У паранойи есть свои плюсы, в этом Марк убеждается, когда запрыгивает на заднее сидение внедорожника. Найти Нику не проблема, потому что «крузак» оснащен новой противоугонной системой и его передвижения отображаются на спутнике. Сейчас он едет с кладбища, но совсем не в сторону ресторана, а за город. К морю.

Самбурский вызвал ментов, позвонил старым друзьям-военным, но времени нет, поэтому внедорожник с двумя охранниками и Марком срывается из двора, даже не пытаясь дождаться помощи.

Андрей гонит, как сумасшедший, но Марку кажется, что машина просто ползет едва-едва. Расстояние между точкой на экране телефона, которая означает машину Ники, и ими почти не сокращается. Хочется выгнать к чертям Андрея из-за руля. Наверное, нужно было ехать на своем мотоцикле. Так бы вышло быстрее.

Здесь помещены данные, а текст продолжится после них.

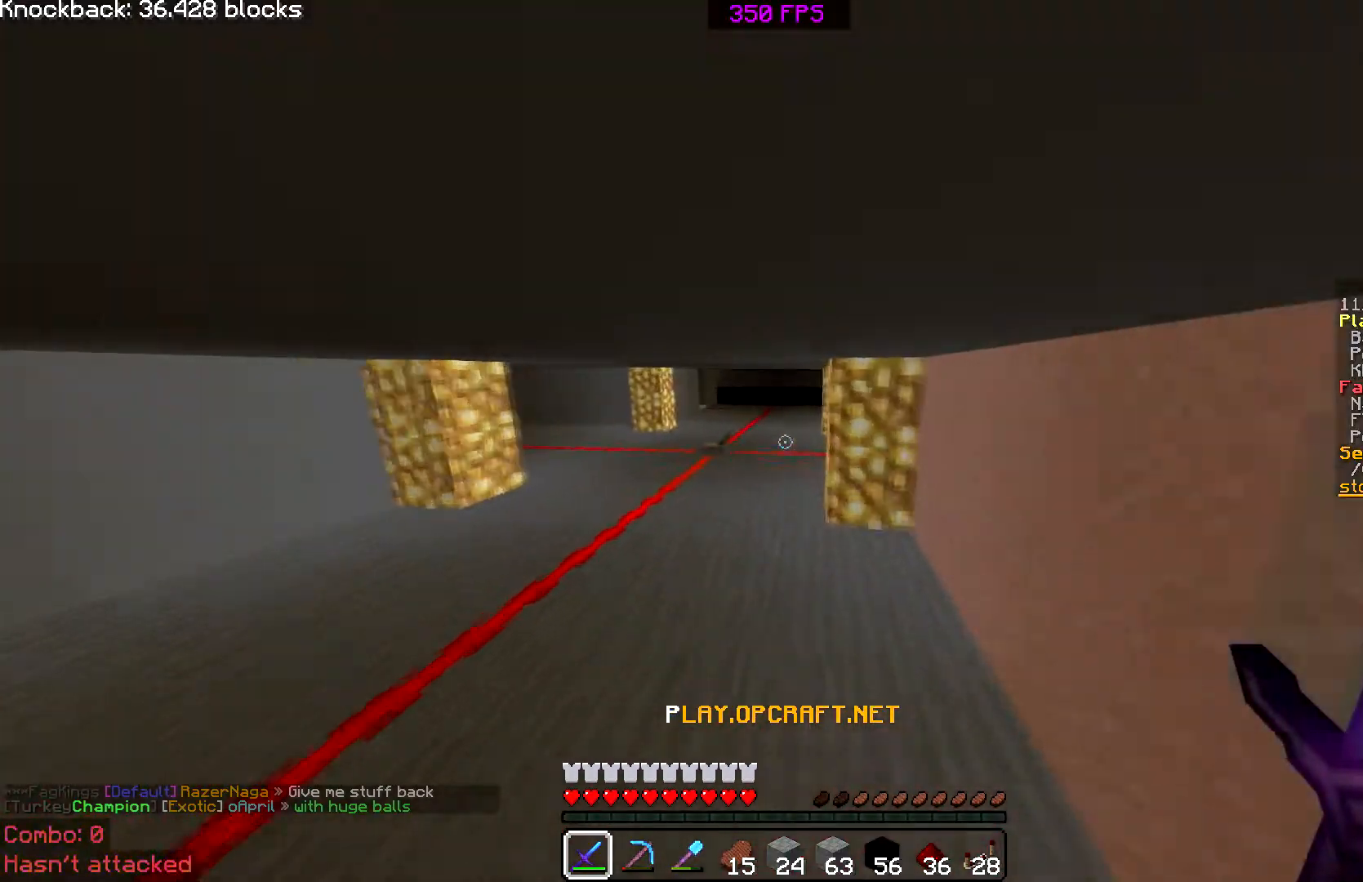
{"keys": ["d", "w"], "mouse": [], "events": [[201, "a", "up"], [451, "d", "down"]]}
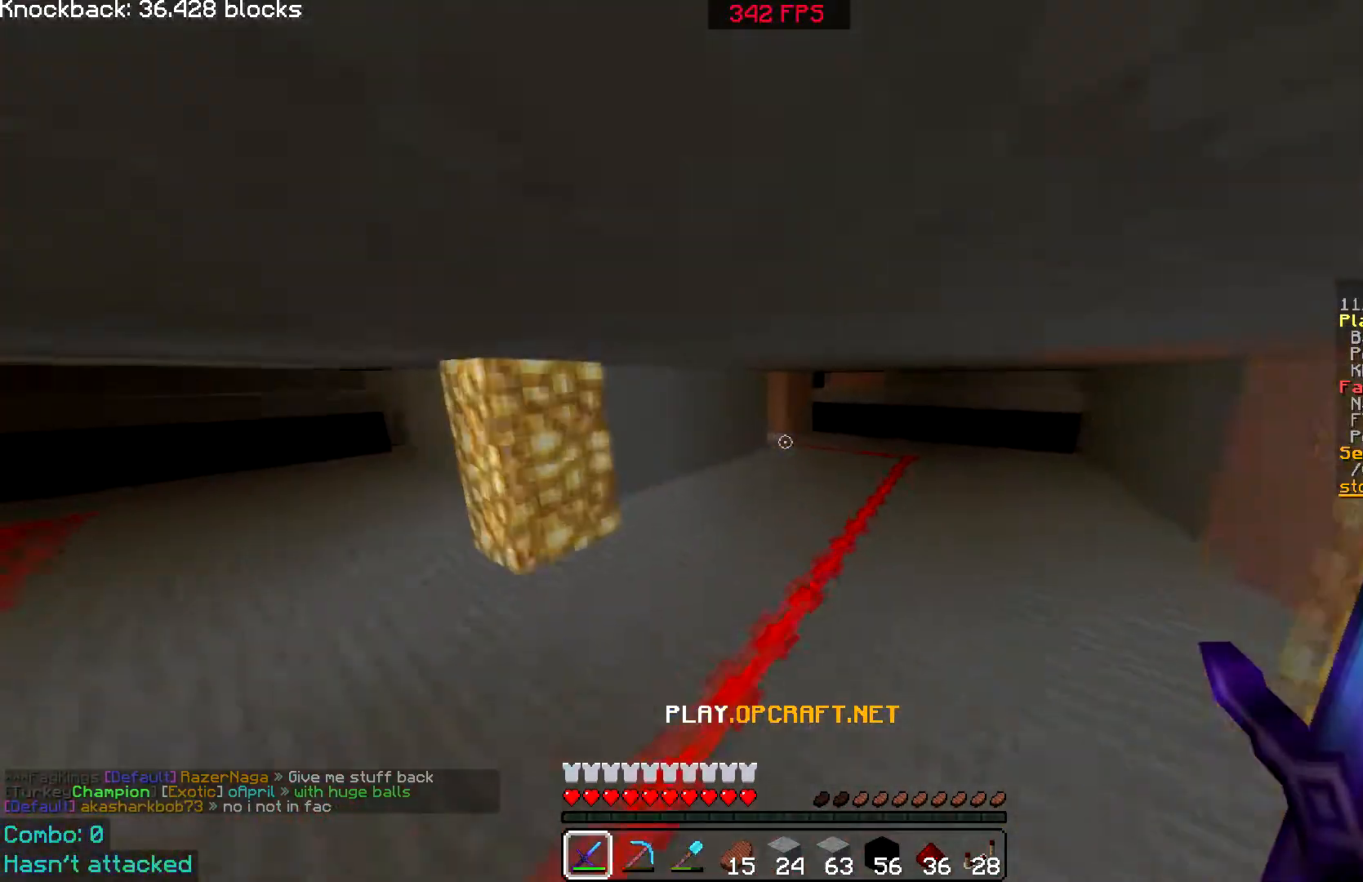
{"keys": ["d", "w"], "mouse": [], "events": []}
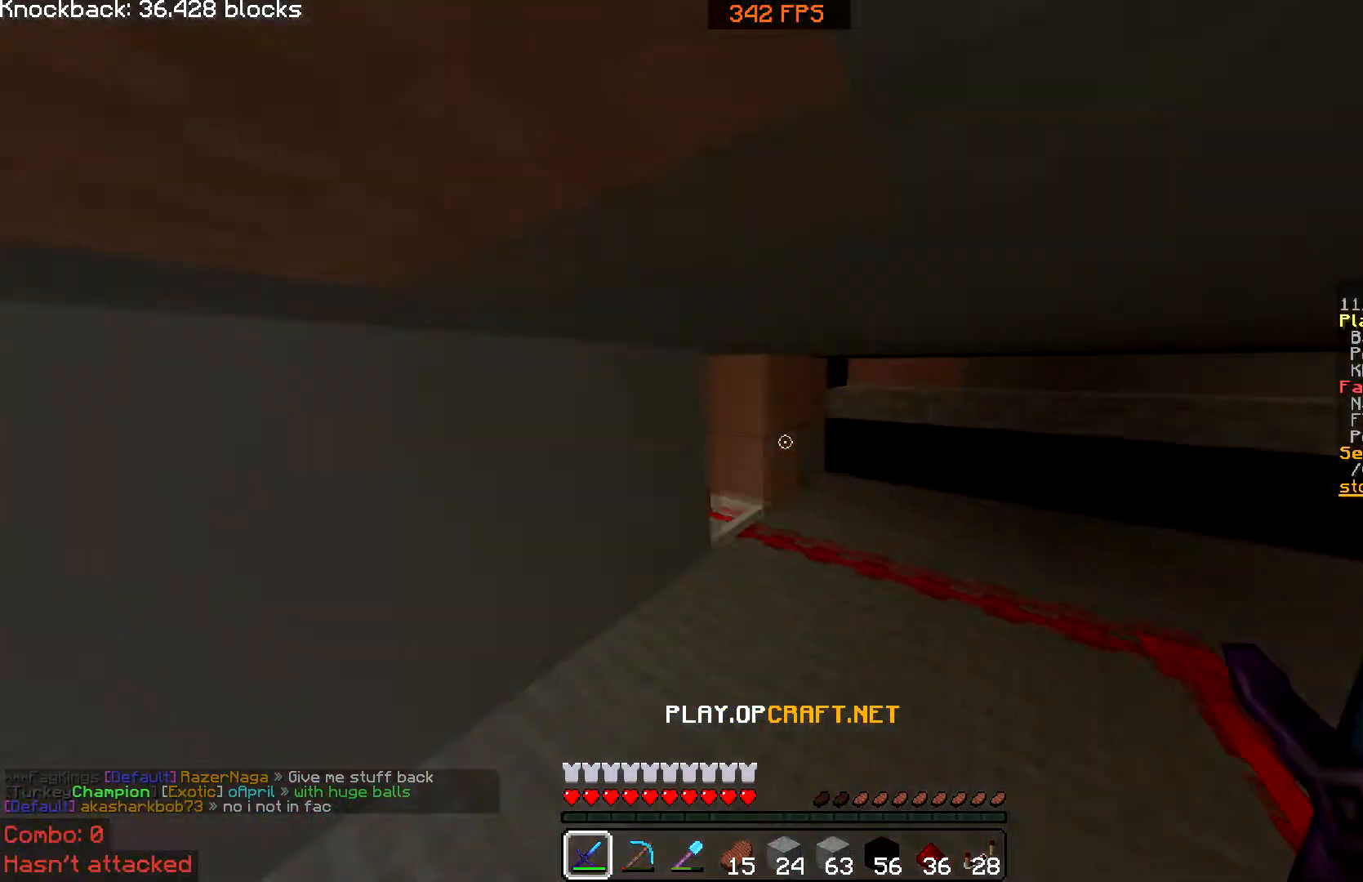
{"keys": ["d", "w"], "mouse": [], "events": []}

Но сейчас единственное, что Марк может делать – это сидеть и молиться, чтобы с Никой все было хорошо, верить, что они успеют.

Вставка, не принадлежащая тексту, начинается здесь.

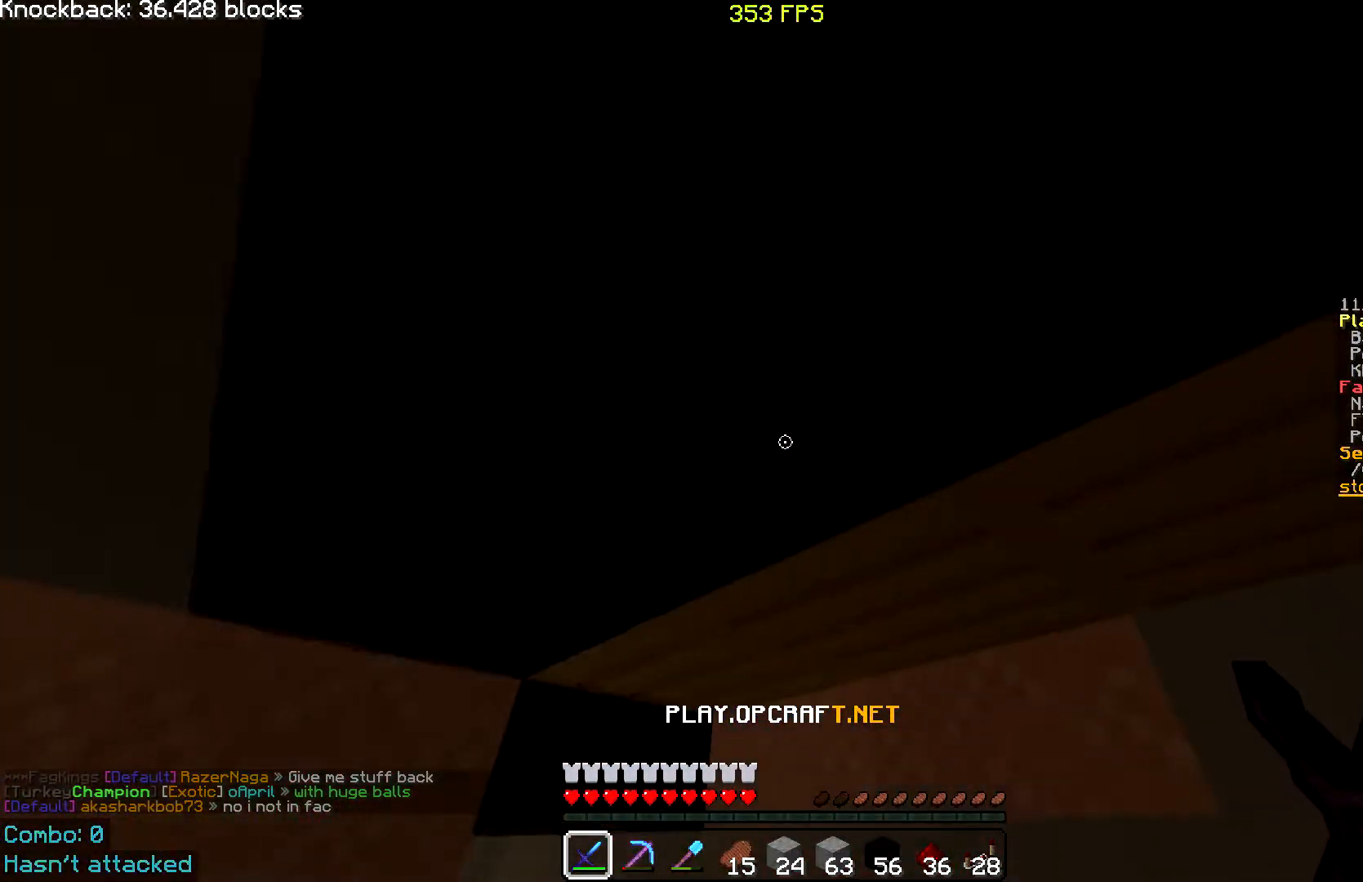
{"keys": ["space", "w"], "mouse": []}
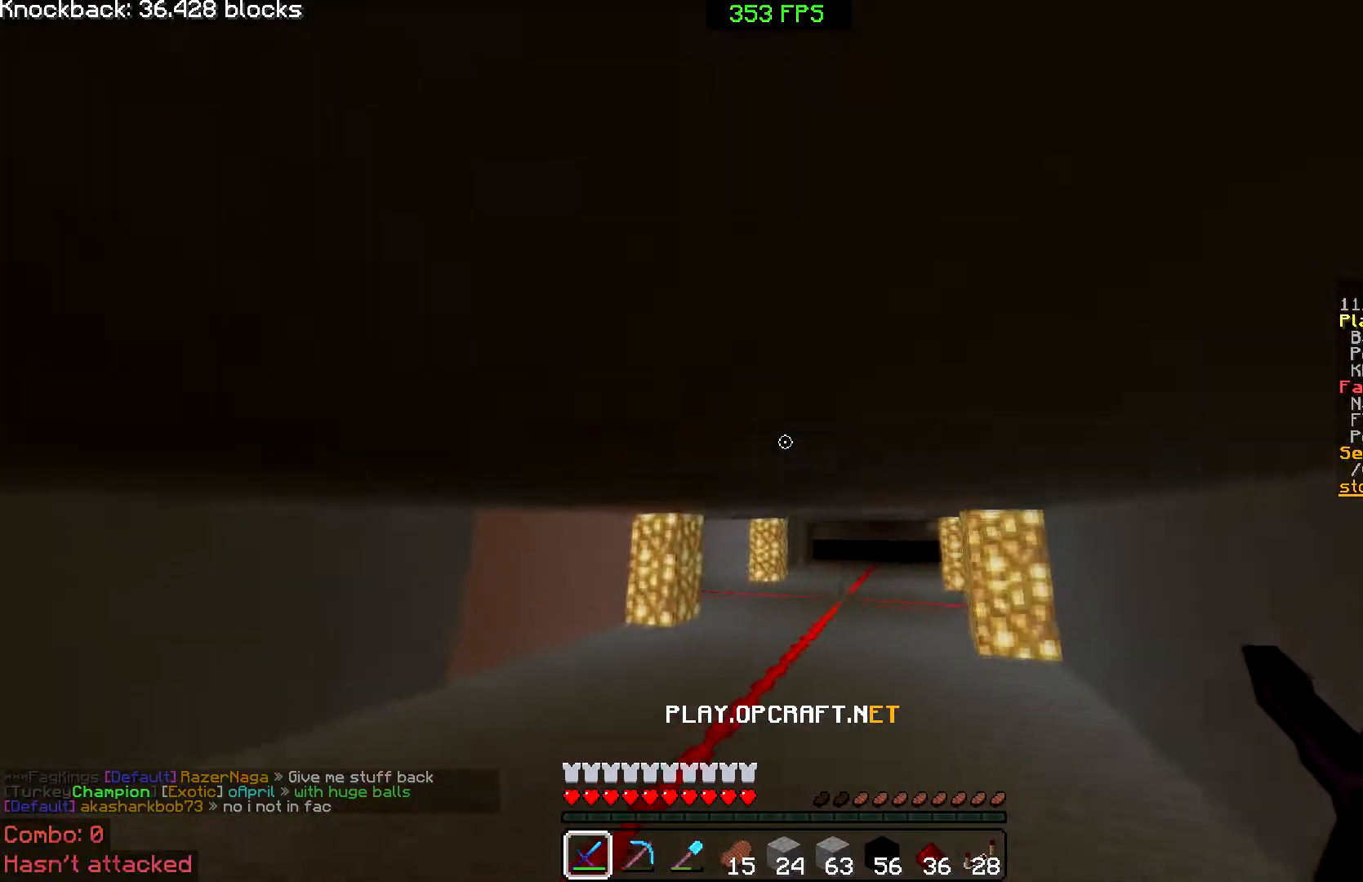
{"keys": ["w"], "mouse": []}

На каменистый берег моря внедорожник влетает почти сразу за «крузаком». Георгий вытаскивает Нику к прибою, когда распахиваются двери другого автомобиля, по направлению к маньяку несутся Андрей и Николай со стволами, а следом за ними Самбурский и Марк.

Ника умная девочка, она вырывается. Испуганная, потерянная, но все равно не сдается. У Георгия только нож, но ему и не нужно больше. Марк прекрасно понимает, он успеет чиркнуть по горлу девушки прежде, чем кто-то среагирует и выпустит пулю. Это понимает и Самбурский.

Он орет.

– Не стрелять, придурки.

Марк заходит чуть со стороны. Он собран, напряжен и готов к прыжку. Слишком далеко. Очень далеко. Отсюда невозможно что-то сделать, как-то ей помочь.

Георгий смотрит на Самбурского и вооруженных охранников, а вот Ника не сводит взгляда с Марка. В ее глазах надежда, Марк делает еще несколько осторожных шагов в сторону девушки, пользуясь тем, что Георгий смотрит немного вправо, туда, где большая опасность. В глазах Ники безумная надежда, и Марк жалеет, что не может проникнуть ей под кожу, в голову, в разум и внушить, что сейчас только она способна себя спасти. Она рядом с Георгием, может ударить локтем, может припечатать ногу своей нереальной шпилькой. И это даст шанс. Всем даст шанс, но она, вероятнее всего, растеряна. Глупо ждать от нее решительных действий – это просто юная светлая девочка, которой угрожает мужик с ножом. И это они должны ее спасти. Марк, который бросил ее тогда, когда ей угрожала опасность, ее отец. Его идиоты-охранники, у которых есть пушки, но нет мозгов.

Марк пытается говорить с ней глазами, пока удерживающий Георгий орет.

– Пошли все отсюда, иначе я ее убью.

Будто, если они уйдут, он сделает что-то другое. Уходить никто не спешит.

– Гриш, отпусти, – просит Самбурский. – Ну, хочешь, я на колени перед тобой встану. Хочешь? Хочешь, фирму на тебя перепишу, будешь жить припеваючи где-нибудь на Ибице, я все устрою. Отпусти ее, она ни в чем не виновата.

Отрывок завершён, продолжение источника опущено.